Suppose the average return on Asset A is 6.8 percent and the standard deviation is 8 percent, and the average return and standard deviation on Asset B are 3.9 percent and 3.3 percent, respectively. Further assume that the returns are normally distributed. Use the NORMDIST function in Excel® to answer the following questions.
a. What is the probability that in any given year, the return on Asset A will be greater than 10 percent? Less than 0 percent? (Do not round intermediate calculations and enter your answers as a percent rounded to 2 decimal places, e.g., 32.16.)
b. What is the probability that in any given year, the return on Asset B will be greater than 10 percent? Less than 0 percent? (Do not round intermediate calculations and enter your answers as a percent rounded to 2 decimal places, e.g., 32.16.)
c-1. In a particular year, the return on Asset A was −4.35 percent. How likely is it that such a low return will recur at some point in the future? (Do not round intermediate calculations and enter your answer as a percent rounded to 2 decimal places, e.g., 32.16.)
c-2. Asset B had a return of 10.6 percent in this same year.
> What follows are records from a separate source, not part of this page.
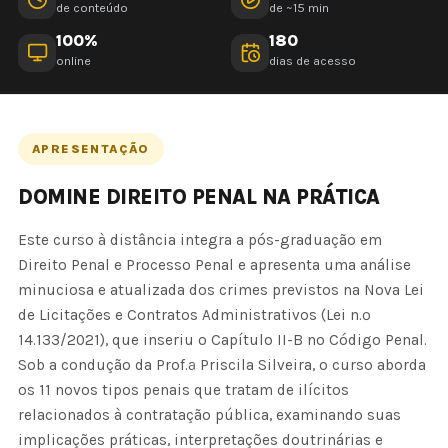
de conteúdo
de ~15 min
100%
180
online
dias de acesso
APRESENTAÇÃO
DOMINE DIREITO PENAL NA PRÁTICA
Este curso à distância integra a pós-graduação em
Direito Penal e Processo Penal e apresenta uma análise
minuciosa e atualizada dos crimes previstos na Nova Lei
de Licitações e Contratos Administrativos (Lei n.º
14.133/2021), que inseriu o Capítulo II-B no Código Penal.
Sob a condução da Prof.ª Priscila Silveira, o curso aborda
os 11 novos tipos penais que tratam de ilícitos
relacionados à contratação pública, examinando suas
implicações práticas, interpretações doutrinárias e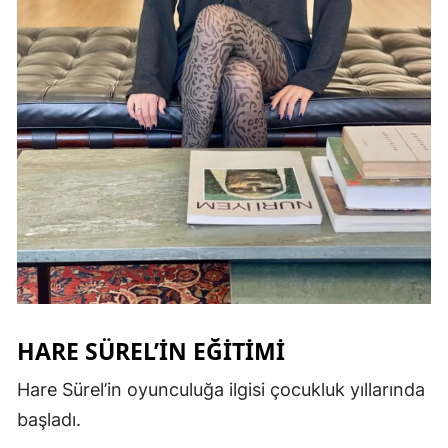
HARE SÜREL’IN EĞITIMI
Hare Sürel’in oyunculuğa ilgisi çocukluk yıllarında
başladı.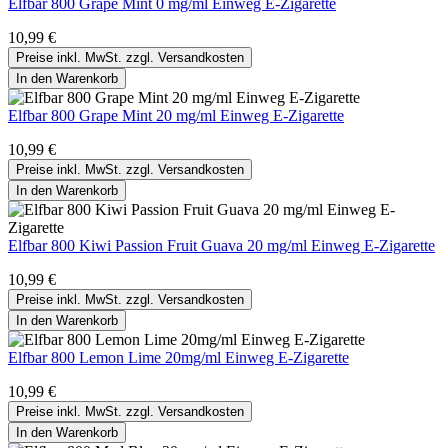
Elfbar 800 Grape Mint 0 mg/ml Einweg E-Zigarette
10,99 €
Preise inkl. MwSt. zzgl. Versandkosten
In den Warenkorb
Elfbar 800 Grape Mint 20 mg/ml Einweg E-Zigarette
10,99 €
Preise inkl. MwSt. zzgl. Versandkosten
In den Warenkorb
Elfbar 800 Kiwi Passion Fruit Guava 20 mg/ml Einweg E-Zigarette
10,99 €
Preise inkl. MwSt. zzgl. Versandkosten
In den Warenkorb
Elfbar 800 Lemon Lime 20mg/ml Einweg E-Zigarette
10,99 €
Preise inkl. MwSt. zzgl. Versandkosten
In den Warenkorb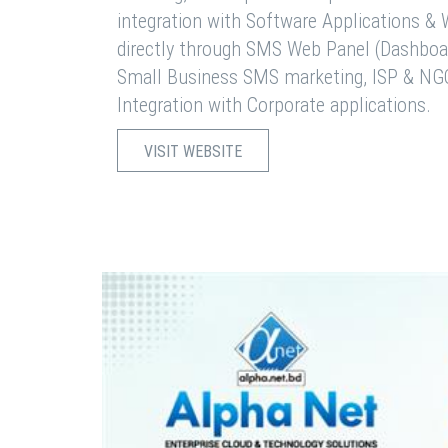
integration with Software Applications 
directly through SMS Web Panel (Dashboa
Small Business SMS marketing, ISP & NG
Integration with Corporate applications.
VISIT WEBSITE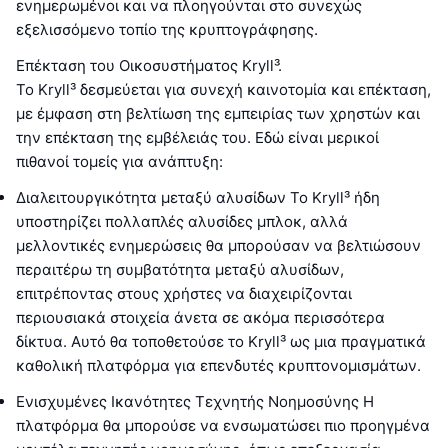
ενημερωμένοι και να πλοηγούνται στο συνεχώς
εξελισσόμενο τοπίο της κρυπτογράφησης.
Επέκταση του Οικοσυστήματος Kryll³.
Το Kryll³ δεσμεύεται για συνεχή καινοτομία και επέκταση,
με έμφαση στη βελτίωση της εμπειρίας των χρηστών και
την επέκταση της εμβέλειάς του. Εδώ είναι μερικοί
πιθανοί τομείς για ανάπτυξη:
Διαλειτουργικότητα μεταξύ αλυσίδων Το Kryll³ ήδη
υποστηρίζει πολλαπλές αλυσίδες μπλοκ, αλλά
μελλοντικές ενημερώσεις θα μπορούσαν να βελτιώσουν
περαιτέρω τη συμβατότητα μεταξύ αλυσίδων,
επιτρέποντας στους χρήστες να διαχειρίζονται
περιουσιακά στοιχεία άνετα σε ακόμα περισσότερα
δίκτυα. Αυτό θα τοποθετούσε το Kryll³ ως μια πραγματικά
καθολική πλατφόρμα για επενδυτές κρυπτονομισμάτων.
Ενισχυμένες Ικανότητες Τεχνητής Νοημοσύνης Η
πλατφόρμα θα μπορούσε να ενσωματώσει πιο προηγμένα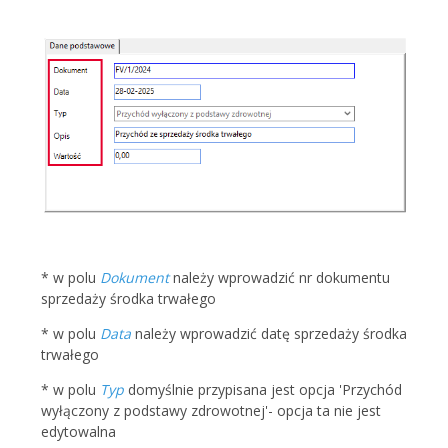
* w polu
Dokument
należy wprowadzić nr dokumentu
sprzedaży środka trwałego
* w polu
Data
należy wprowadzić datę sprzedaży środka
trwałego
* w polu
Typ
domyślnie przypisana jest opcja 'Przychód
wyłączony z podstawy zdrowotnej'- opcja ta nie jest
edytowalna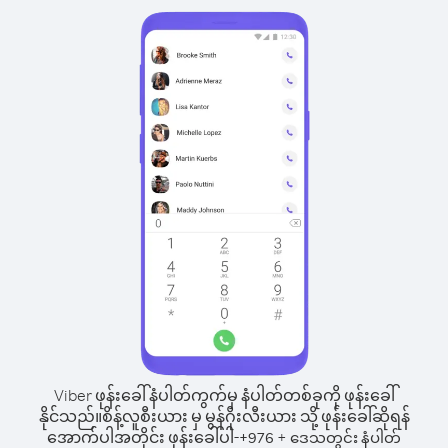
Viber ဖုန်းခေါ်နံပါတ်ကွက်မှ နံပါတ်တစ်ခုကို ဖုန်းခေါ်
နိုင်သည်။
စိန့်လူစီးယား မှ မွန်ဂိုးလီးယား သို့ ဖုန်းခေါ်ဆိုရန်
အောက်ပါအတိုင်း ဖုန်းခေါ်ပါ-
+
+
976
ဒေသတွင်း နံပါတ်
How likely is it that such a high return will recur at some point in the future? (Do not round intermediate calculations and enter your answer as a percent rounded to 2 decimal places, e.g., 32.16.)
The formula for Normal Distribution function in excel is NORMDIST(value of reference,mean, Standard deviation, True)
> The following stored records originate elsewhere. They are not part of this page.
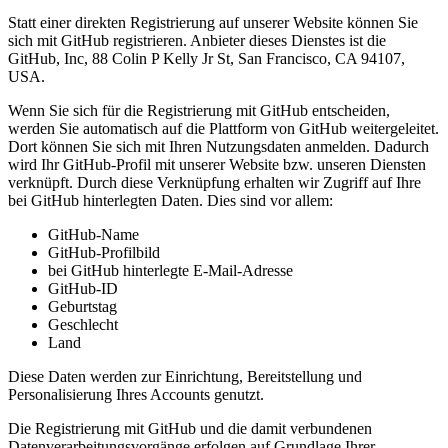
Statt einer direkten Registrierung auf unserer Website können Sie
sich mit GitHub registrieren. Anbieter dieses Dienstes ist die
GitHub, Inc, 88 Colin P Kelly Jr St, San Francisco, CA 94107,
USA.
Wenn Sie sich für die Registrierung mit GitHub entscheiden,
werden Sie automatisch auf die Plattform von GitHub weitergeleitet.
Dort können Sie sich mit Ihren Nutzungsdaten anmelden. Dadurch
wird Ihr GitHub-Profil mit unserer Website bzw. unseren Diensten
verknüpft. Durch diese Verknüpfung erhalten wir Zugriff auf Ihre
bei GitHub hinterlegten Daten. Dies sind vor allem:
GitHub-Name
GitHub-Profilbild
bei GitHub hinterlegte E-Mail-Adresse
GitHub-ID
Geburtstag
Geschlecht
Land
Diese Daten werden zur Einrichtung, Bereitstellung und
Personalisierung Ihres Accounts genutzt.
Die Registrierung mit GitHub und die damit verbundenen
Datenverarbeitungsvorgänge erfolgen auf Grundlage Ihrer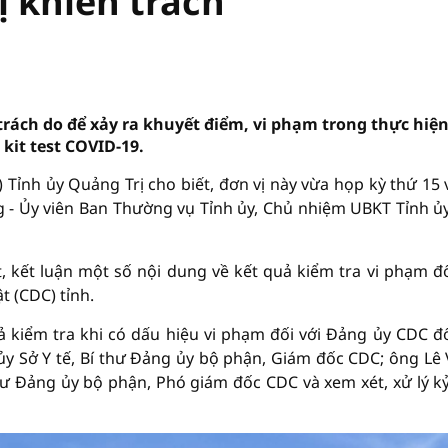
ị khiển trách
trách do để xảy ra khuyết điểm, vi phạm trong thực hiệ
kit test COVID-19.
 Tỉnh ủy Quảng Trị cho biết, đơn vị này vừa họp kỳ thứ 15 
g - Ủy viên Ban Thường vụ Tỉnh ủy, Chủ nhiệm UBKT Tỉnh ủ
, kết luận một số nội dung về kết quả kiểm tra vi phạm đố
t (CDC) tỉnh.
 kiểm tra khi có dấu hiệu vi phạm đối với Đảng ủy CDC đố
 Sở Y tế, Bí thư Đảng ủy bộ phận, Giám đốc CDC; ông Lê V
ư Đảng ủy bộ phận, Phó giám đốc CDC và xem xét, xử lý kỷ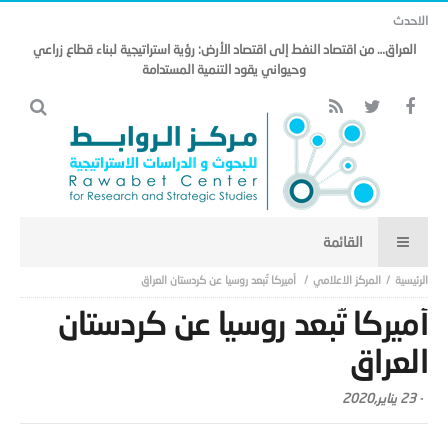
الاحدث
العراق… من اقتصاد النفط إلى اقتصاد الأرض: رؤية استراتيجية لبناء قطاع زراعي
وحيواني يقود التنمية المستدامة
المركز الاعلامي
أميركا تُبعد روسيا عن كردستان العراق
أميركا تُبعد روسيا عن كردستان
العراق
-
23 يناير,2020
By definition, the result that a NORMDIST function gives indicates the less than referene value probability. Hence for identifying the value of more than 10% in Asset A, we have to reduce the value arrived using NORMDIST function by 1. i.e 1-NORMDIST.
Value of Reference | Mean | SD | NORMDIST Result | Greater than value | Final result | |
Question 1 Asset A | > 10% | 6.80% | 8% | 0.66 | =1-0.66 | 0.34 |
Question 1 Asset A | <0% | 6.80% | 8% | 0.20 | 0.20 | |
Question 2 Asset B | > 10% | 3.90% | 3% | 0.97 | =1-0.97 | 0.03 |
Question 2 Asset B | <0% | 3.90% | 3% | 0.12 | 0.12 |
In a continuous distribution, probability of any particular single value from a continuous distribution is always zero. Hence the probability of getting a return of -4.35% from Asset A or 10.6% from Asset B is Zero. Answer to Question C-1 and C-2 is Zero.